Folha de S.Paulo

Em ‘A Moça do Calendário’, Helena se firma como autora

- INÁCIO ARAUJO

Todo dia Helena Ignez ouve blues e jazz por pouco mais de uma hora, em seu apartament­o, no centro de São Paulo. Serve para embalar as suas práticas de tai chi chuan e ioga taoista. “Tenho essa relação com o som”, explica. “Sou baiana, né?”

Não por acaso, é pela música que a atriz e diretora, 78, começa a criar seus filmes, como “A Moça do Calendário”, um dos quatro em que ela figura na programaçã­o da Mostra de Cinema de São Paulo.

Baseado em roteiro deixado pelo cineasta Rogério Sganzerla (1946-2004), com quem ela foi casada por 34 anos, “A Moça do Calendário” é um libelo em favor das utopias (feminista, racial, social, sexual) de que Helena é símbolo desde os anos 1960.

A história segue Inácio (André Guerreiro Lopes), mecânico e dublê de dançarino que sonha com a garota que estampa o calendário da oficina onde trabalha (vivida por Djin Sganzerla) enquanto pena nas mãos do chefe.

O filme segue muito da cartilha sganzerlia­na: a narrativa em off; as referência­s a filmes como “Sem Essa, Aranha” e “Copacabana, Mon Amour”; atores falando diretament­e com o espectador.

“É o filme de uma discípula livre. E feminista”, diz ela, que atualizou o roteiro e incluiu referência­s ao MST e às reformas trabalhist­a e previdenci­ária do governo Temer.

Também dá tintas bem paulistana­s (quase tudo foi filmado no centro de São Paulo) a uma história originalme­nte ambientada no subúrbio carioca. Tudo acompanhad­o da seleção musical feita pela diretora, que vai de Pixinguinh­a a MC Fininho.

Na mostra, Helena ainda dá as caras como atriz em “Antes do Fim”, filme de Cristiano Burlan, e em “O Padre e a Moça” (1966), de Joaquim Pedro de Andrade, exibido em retrospect­iva —esse último é revisitado no documentár­io “Todos os Paulos do Mundo”, de Rodrigo de Oliveira e Gustavo Ribeiro, sobre a carreira de Paulo José.

****************

LISTA DE TAREFAS:
[a] Reproduza o trecho da matéria sobre Helena Ignez que começa nas palavras "Folha de S.Paulo" e termina depois de "Cinema de São Paulo.".
[b] Responda com base na matéria sobre Helena Ignez:
(i) Que idade tem Helena Ignez?
(ii) Por quantos anos ela foi casada com Rogério Sganzerla?
(iii) Onde a história de "A Moça do Calendário" foi originalmente ambientada?
[c] Por favor, dê continuidade à matéria sobre Helena Ignez a partir do ponto em que ela termina.

LISTAGEM DE DADOS:
****************

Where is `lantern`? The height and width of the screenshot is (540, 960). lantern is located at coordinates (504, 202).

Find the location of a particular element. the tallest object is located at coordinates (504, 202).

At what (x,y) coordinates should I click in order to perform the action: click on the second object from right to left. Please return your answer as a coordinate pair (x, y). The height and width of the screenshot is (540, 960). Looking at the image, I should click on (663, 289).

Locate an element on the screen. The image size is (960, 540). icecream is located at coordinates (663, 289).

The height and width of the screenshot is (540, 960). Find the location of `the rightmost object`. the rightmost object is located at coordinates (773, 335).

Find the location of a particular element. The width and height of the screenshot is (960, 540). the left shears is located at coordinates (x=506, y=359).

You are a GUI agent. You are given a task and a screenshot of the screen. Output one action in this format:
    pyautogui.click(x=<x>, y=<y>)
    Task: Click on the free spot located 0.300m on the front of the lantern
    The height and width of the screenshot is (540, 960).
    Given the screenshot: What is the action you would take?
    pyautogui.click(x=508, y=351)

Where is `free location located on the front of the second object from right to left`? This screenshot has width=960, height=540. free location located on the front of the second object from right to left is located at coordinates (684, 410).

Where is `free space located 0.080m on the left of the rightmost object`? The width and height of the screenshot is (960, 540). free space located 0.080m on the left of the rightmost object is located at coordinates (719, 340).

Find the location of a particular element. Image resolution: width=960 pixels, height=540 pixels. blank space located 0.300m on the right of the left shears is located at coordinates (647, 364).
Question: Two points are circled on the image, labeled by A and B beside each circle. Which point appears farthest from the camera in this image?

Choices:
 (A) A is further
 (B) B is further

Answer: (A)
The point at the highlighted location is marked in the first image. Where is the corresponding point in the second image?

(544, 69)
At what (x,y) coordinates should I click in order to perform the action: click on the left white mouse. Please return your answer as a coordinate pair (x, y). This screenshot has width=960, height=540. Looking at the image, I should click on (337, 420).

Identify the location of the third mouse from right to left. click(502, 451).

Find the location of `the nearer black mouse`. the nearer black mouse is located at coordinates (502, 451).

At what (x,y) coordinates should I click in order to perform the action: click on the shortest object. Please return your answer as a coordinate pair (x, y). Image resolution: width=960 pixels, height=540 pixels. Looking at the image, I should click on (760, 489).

****************

RESPOSTAS POR TAREFA:
[a]
Folha de S.Paulo

Em ‘A Moça do Calendário’, Helena se firma como autora

- INÁCIO ARAUJO

Todo dia Helena Ignez ouve blues e jazz por pouco mais de uma hora, em seu apartament­o, no centro de São Paulo. Serve para embalar as suas práticas de tai chi chuan e ioga taoista. “Tenho essa relação com o som”, explica. “Sou baiana, né?”

Não por acaso, é pela música que a atriz e diretora, 78, começa a criar seus filmes, como “A Moça do Calendário”, um dos quatro em que ela figura na programaçã­o da Mostra de Cinema de São Paulo.

[b]
(i) 78 anos.
(ii) 34 anos.
(iii) No subúrbio carioca.

[c]
Já no teatro, divide o palco com a filha Djin em “Tchékhov É um Cogumelo”, encenado por Guerreiro Lopes. E, no ano que vem, será uma “ringue girl” na peça “Ringue”, com direção de Burlan.

O teatro, sua formação (estudou arte dramática na UFBA, depois de desistir do curso de direito), também guiou seus filmes, como “Canção de Baal” (2007), a partir da peça de Brecht, e “Ralé” (2016). “O meu cinema é teatral, performáti­co. Tem uma energia do impulso que é típico do teatro, da atuação.” A MULHER DE TODOS Vinda de uma família da alta sociedade soteropoli­tana, Helena chamava a atenção pela beleza —chegou a ser candidata a miss Bahia.

Nelson Rodrigues atentava ao prenome duplo da atriz: “Não é por acaso, não é por capricho, que uma mulher se chama, ao mesmo tempo, Helena e Ignez. Temos Helena, que foi amada por um povo, e temos Inês, que foi amada por um homem”, disse o dramaturgo, referindo-se a Helena de Troia e Inês de Castro, paixão de D. Pedro 1º.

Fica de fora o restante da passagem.